Ao longo da história, cada geração vencedora do Brasil teve seus protagonistas. Em 1970, a seleção considerada por muitos como uma das maiores equipes de todos os tempos encantou o mundo com nomes como Pelé, Jairzinho, Tostão, Rivelino e Carlos Alberto Torres. Era uma equipe repleta de talentos que transformava futebol em espetáculo e que conquistou o tricampeonato mundial no México.
Vinte e quatro anos depois, em 1994, uma nova geração devolveu ao Brasil o título mundial após um longo jejum. A liderança de Romário e a parceria com Bebeto tornaram-se símbolos de uma equipe extremamente competitiva, organizada e eficiente. Naquele grupo também estava um jovem atacante de apenas 17 anos chamado Ronaldo, que ainda não entraria em campo, mas já observava de perto como se constrói uma seleção campeã.
O auge daquele garoto viria oito anos depois.

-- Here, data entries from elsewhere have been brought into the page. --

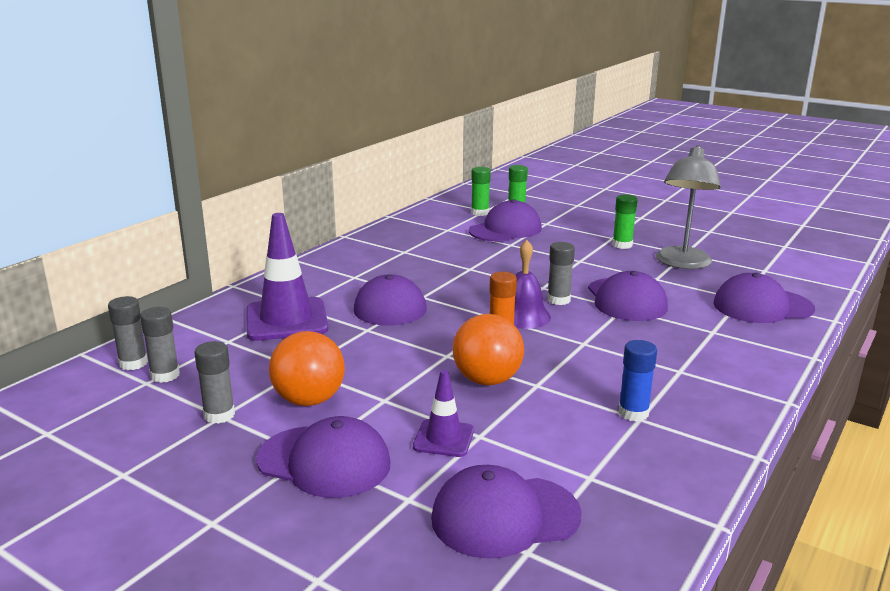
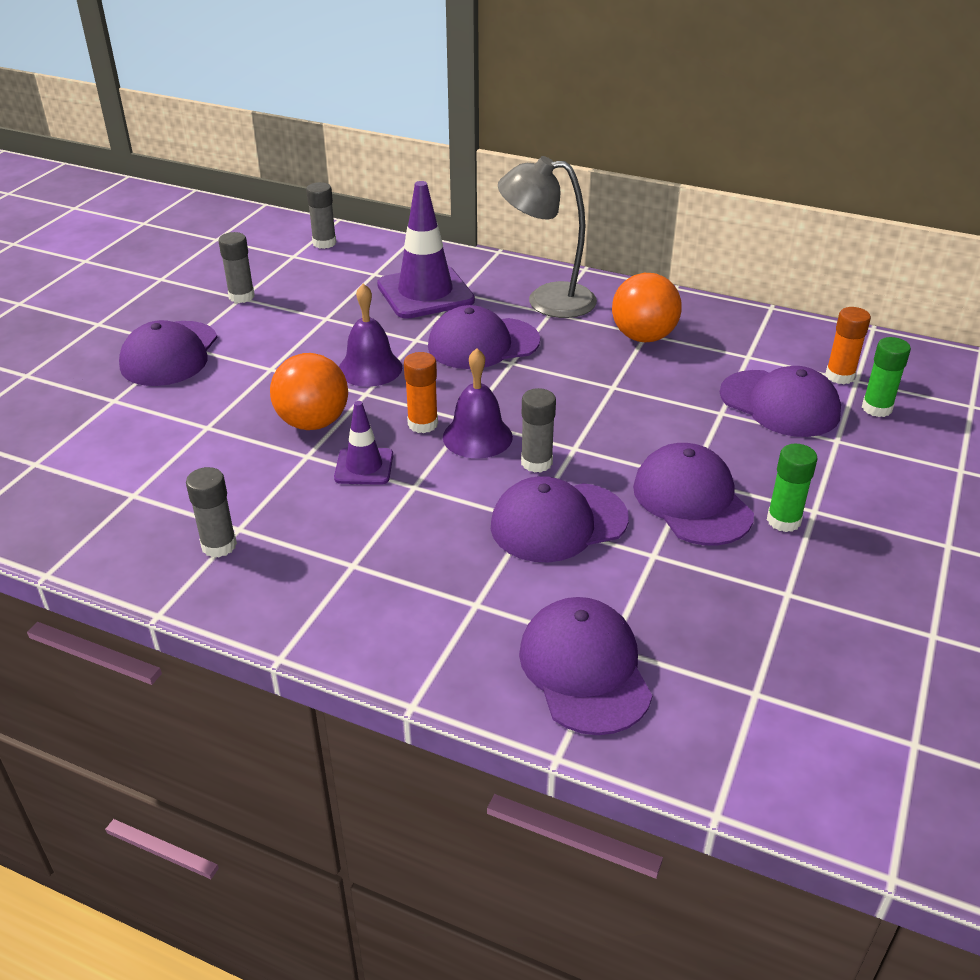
camera: 80 degrees right, 15 degrees up
grey glue stick [140,307,180,383] -> grey glue stick moved to [186,467,237,557]
orange ball [269,331,345,406] -> orange ball moved to [612,273,682,342]
purple traffic cone [413,370,474,457] -> purple traffic cone moved to [334,401,393,485]
purple cap [431,465,582,559] -> purple cap moved to [633,443,754,545]
green glue stick [471,167,491,216] -> orange glue stick [825,307,871,384]
blue glue stick [618,340,657,422] -> none
grey lamp [656,145,721,269] -> grey lamp moved to [498,156,597,318]
none -> purple bell [339,284,402,387]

Em 2002, Ronaldo escreveu uma das maiores histórias individuais das Copas do Mundo. Após superar graves lesões, tornou-se o artilheiro do torneio com oito gols e marcou os dois gols da final contra a Alemanha. Ao lado de Rivaldo, Ronaldinho Gaúcho, Cafu e tantos outros craques, conduziu o Brasil ao pentacampeonato.
Essas gerações tinham diferenças de estilo, de época e até de modelo de jogo. Mas todas compartilhavam algo em comum: possuíam líderes capazes de assumir a responsabilidade nos momentos decisivos. Pelé em 1970, Romário em 1994 e Ronaldo em 2002 tornaram-se referências não apenas pelos títulos conquistados, mas pela capacidade de decidir quando a pressão era máxima.
A seleção de 2026 vive agora o seu próprio desafio. Não carrega apenas a responsabilidade de disputar mais uma Copa do Mundo. Carrega o peso da camisa mais vencedora da história do futebol e a expectativa de uma torcida acostumada a ver seus ídolos levantarem troféus.
Nomes como Vinicius Junior, Raphinha, Bruno Guimarães e outros talentos da atual geração possuem qualidade reconhecida mundialmente. Entretanto, o grande desafio desta equipe é transformar potencial em legado.
O empate diante do Marrocos mostrou uma seleção que reagiu à adversidade e encontrou forças para buscar o resultado. Em uma Copa do Mundo, muitas vezes é justamente essa capacidade de evolução ao longo da competição que separa equipes promissoras das equipes campeãs.
A história ensina que os grandes times brasileiros não nasceram prontos. A seleção de 1970 precisou amadurecer após a decepção de 1966. A geração de 1994 carregava o peso de 24 anos sem títulos. O grupo de 2002 chegou desacreditado após uma campanha difícil nas Eliminatórias.
Hoje, a seleção comandada por Carlo Ancelotti inicia sua própria jornada. Ainda não sabemos se esta geração será lembrada ao lado dos campeões de 1970, 1994 e 2002. Mas sabemos que o caminho para entrar na história já começou.
E toda grande história da Seleção Brasileira começa da mesma forma: enfrentando desafios, superando dúvidas e buscando transformar talento em eternidade.